SAWS considers raising penalties for violating drought restrictions

SAN ANTONIO – The San Antonio Water System is considering big changes to its rules for how its customers can water their lawns and how they’re punished for heavy water use during drought periods.

Officials with the city-owned water utility say current drought restrictions are not doing enough to save water. They hope to have many of the proposed changes in place for this summer, including brand-new restrictions to close a “loophole” that allows customers with drip irrigation systems to use much more water than people with sprinklers.

The utility says it’s aiming at reining in some of the biggest water users.

“Nothing about these proposed changes will impact most people at all,” SAWS Vice-President of Conservation Karen Guz said.

The SAWS Board of Trustees heard a presentation on the proposed rules Tuesday morning but decided not to vote until either its June meeting or possibly a special meeting before then.

The San Antonio City Council will also vote on the proposals, likely on June 13.


SAWS has four stages of watering restrictions, which are generally tied to the level of its primary water source, the Edwards Aquifer. The lower the aquifer gets, the less you’re allowed to water your lawn and garden.

The water system is currently at Stage 2, which restricts landscape watering to once a week during four-hour windows in the morning and evening.

But while the rules apply to all SAWS customers, not everyone can get punished for breaking them.

The $137 citations for drought rule-breakers only apply to customers in San Antonio or within five miles of its city limits. SAWS customers who live in other suburban cities, however, can’t get hit with the municipal citation.

Instead, SAWS officials want to start charging violators directly through their SAWS bills, which would allow them to enforce the penalties across the board. They also suggest raising the cost of the penalties for larger users and repeat offenders.

SAWS officials want to raise the penalties for drought rule violators and also change them from citations to fees on the bills. (SAWS)

Customers would be able to appeal the fees through a committee of non-SAWS employees. First-time residential violators would also have the option to avoid the fee by taking an online course.


Under the utility’s Stage 1 and Stage 2 drought restrictions, customers can only water their landscaping once a week. As currently written, Stage 3 restrictions reduce that to once every other week.

As that restriction would affect everyone, including the customers who are already conserving water, Guz said the utility wants to try a different approach.

The every other week watering restriction would be held in reserve for Stage 4, she said. Instead, going to Stage 3 would mean hitting the top 5% of residential water users with an extra surcharge.

For every 1,000 gallons a customer uses above a set threshold—20,000 for residential customers—they are charged an extra $10.47. Last summer, the average single-family home used fewer than 8,000 gallons a month, Guz said.

SAWS is proposing heavy water users be charged extra during drought restrictions before the utility restricts every customer watering only twice-a-month. (SAWS)

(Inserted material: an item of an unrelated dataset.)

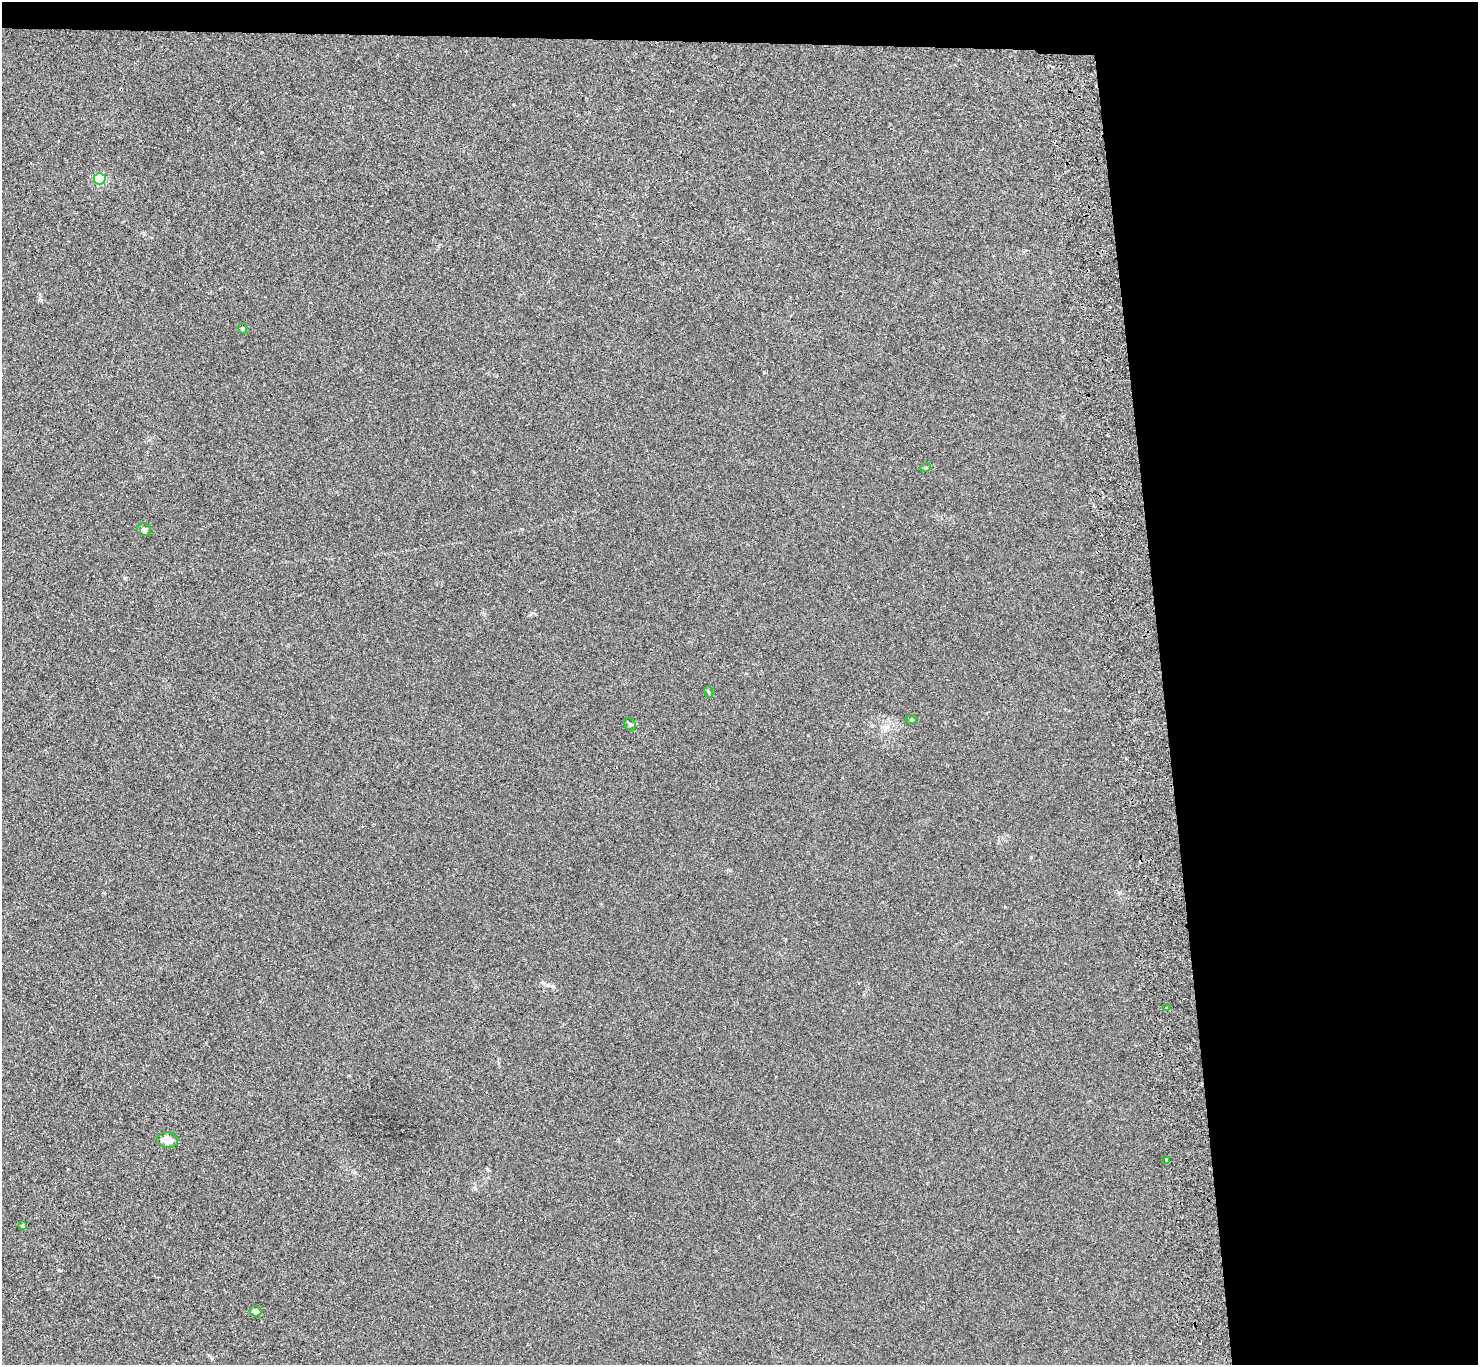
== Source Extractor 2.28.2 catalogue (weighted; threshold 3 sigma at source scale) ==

Once SAWS institutes watering restrictions, landscape irrigation is confined to only the morning and evening.

Under Stage 1, the watering periods are before 11 a.m. and after 7 p.m. Once Stage 2 is in place, the hours are restricted further to between 7-11 a.m. and 7-11 p.m.

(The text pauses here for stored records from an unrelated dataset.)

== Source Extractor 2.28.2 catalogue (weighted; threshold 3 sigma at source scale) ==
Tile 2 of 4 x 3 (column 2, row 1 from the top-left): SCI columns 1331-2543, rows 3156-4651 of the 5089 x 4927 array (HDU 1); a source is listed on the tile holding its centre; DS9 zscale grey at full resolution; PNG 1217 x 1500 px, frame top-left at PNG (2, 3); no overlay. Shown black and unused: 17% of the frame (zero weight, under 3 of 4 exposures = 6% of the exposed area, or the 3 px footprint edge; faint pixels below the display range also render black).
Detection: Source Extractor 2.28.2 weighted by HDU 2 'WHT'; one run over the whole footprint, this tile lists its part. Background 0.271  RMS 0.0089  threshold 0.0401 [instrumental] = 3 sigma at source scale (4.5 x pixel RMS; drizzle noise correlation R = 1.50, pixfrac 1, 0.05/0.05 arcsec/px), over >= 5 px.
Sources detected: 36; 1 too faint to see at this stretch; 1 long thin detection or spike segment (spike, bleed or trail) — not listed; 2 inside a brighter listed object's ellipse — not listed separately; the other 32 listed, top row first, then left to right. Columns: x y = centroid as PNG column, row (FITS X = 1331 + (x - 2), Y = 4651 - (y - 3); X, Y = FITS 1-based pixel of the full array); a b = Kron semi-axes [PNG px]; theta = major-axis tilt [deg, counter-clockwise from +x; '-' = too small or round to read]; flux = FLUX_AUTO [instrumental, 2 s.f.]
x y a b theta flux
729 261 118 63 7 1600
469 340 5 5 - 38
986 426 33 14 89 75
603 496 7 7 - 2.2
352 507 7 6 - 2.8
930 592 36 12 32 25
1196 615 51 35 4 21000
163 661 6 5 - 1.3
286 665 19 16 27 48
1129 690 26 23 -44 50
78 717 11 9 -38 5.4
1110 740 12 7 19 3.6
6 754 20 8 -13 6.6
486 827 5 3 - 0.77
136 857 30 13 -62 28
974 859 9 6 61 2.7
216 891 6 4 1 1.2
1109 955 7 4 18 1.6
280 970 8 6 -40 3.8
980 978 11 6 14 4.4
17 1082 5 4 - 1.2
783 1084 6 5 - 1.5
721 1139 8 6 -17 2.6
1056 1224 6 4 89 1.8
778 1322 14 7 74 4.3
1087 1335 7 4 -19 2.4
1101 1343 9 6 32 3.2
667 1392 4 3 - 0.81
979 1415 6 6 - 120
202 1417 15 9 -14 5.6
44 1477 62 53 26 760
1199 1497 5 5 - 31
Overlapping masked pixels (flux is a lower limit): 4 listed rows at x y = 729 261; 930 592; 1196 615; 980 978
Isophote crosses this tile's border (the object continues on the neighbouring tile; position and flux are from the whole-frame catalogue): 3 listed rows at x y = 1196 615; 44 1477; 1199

However, Guz said people have asked about watering even earlier in the day, and the utility wants to save power during the evening peak hours for energy use.

So, it’s recommending switching the watering periods to before 10 a.m. and after 9 p.m. during Stage 1 restrictions and 5-10 a.m. and 9 p.m.-12 a.m. during Stage 2.


Guz said the “toughest” conversation so far has been over new rules for drip irrigation, which has recently “exploded” in popularity.

Unlike sprinkler systems or even soaker hoses, SAWS has very few regulations on the use of drip irrigation. Depending on the watering restriction stage, it can be used six to seven times more often than other types of landscape watering.

While Guz said drip irrigation is more efficient than spray irrigation because it has less evaporation, it generally applies water “as fast as spray irrigation.”

“That word, ‘drip,’ that just makes it sound like it doesn’t put out any water. That’s the part that’s not true. It can have an efficiency benefit. It just doesn’t need to run longer or more often,” Guz said.

Guz recommended SAWS apply the same restrictions it has for spray irrigation, though SAWS trustees will likely discuss further tweaking at their next meeting.


SAWS also plans to begin inspecting new irrigation systems to ensure they meet standards.

Poorly designed and installed irrigation systems can waste 20% of the water, according to the utility. Guz said the utility would inspect the plans as well as the final system.

It could require SAWS to do about 10,000 inspections each year, though Guz said they do not plan to begin phasing in the inspections until January.